O Ministério Público do Distrito Federal e Territórios (MPDFT) ajuizou, nesta terça-feira (12), uma Ação Direta de Inconstitucionalidade (Adin) contra a Lei Complementar 857, aprovada pela Câmara Legislativa do DF. Para o MPDFT, a norma que promove a desafetação e a doação de becos no Gama é inconstitucional.

Na ação proposta, o MPDFT sustenta que a lei, além de não ter discriminado quais áreas seriam desafetadas, foi aprovada sem análise prévia dos impactos decorrentes de tais atos. Além disso, a lei permite a venda de imóveis, sem licitação, aos seus atuais ocupantes, ainda que recentes no local.

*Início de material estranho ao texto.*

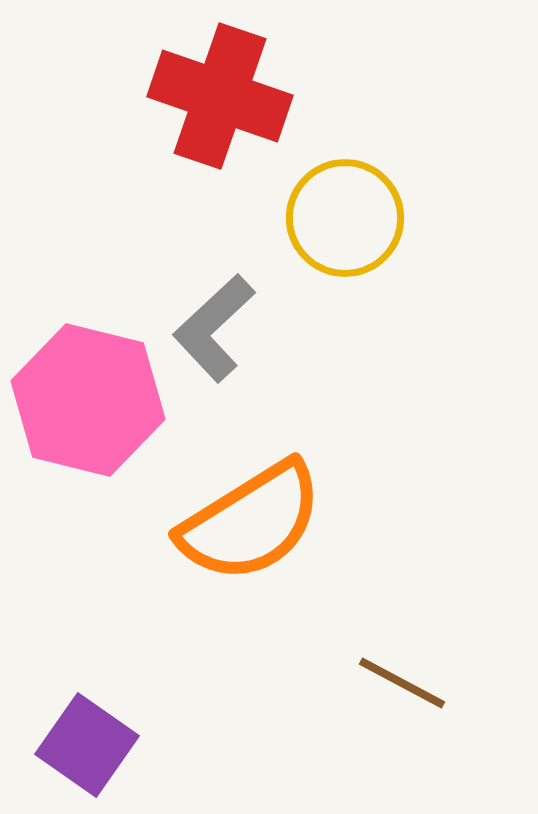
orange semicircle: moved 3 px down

O MPDFT aponta ainda que a matéria foi aprovada sem a realização de ampla audiência pública com a população interessada, conforme reza a Lei Orgânica do DF. “Houve apenas uma única audiência pública com os próprios beneficiários da norma”, ressaltou o assessor da Procuradoria-Geral de Justiça (PGJ), promotor de Justiça Antonio Suxberger.

Julgada Inconstitucional

O Conselho Especial do Tribunal de Justiça do Distrito Federal e Territórios (TJDFT) julgou, em 2010, inconstitucional a Lei Complementar 755/2008, que também tratava da desafetação dessas áreas e enquadrava tais servidores artificialmente como integrantes de programas habitacionais de interesse social.

No dia 2 de outubro deste ano, o MPDFT ajuizou outra Adin, que aguarda julgamento pelo Conselho Especial do TJDFT. A ação questiona a Lei Complementar 852, de conteúdo similar ao da Lei Complementar 857, específica daquela cidade.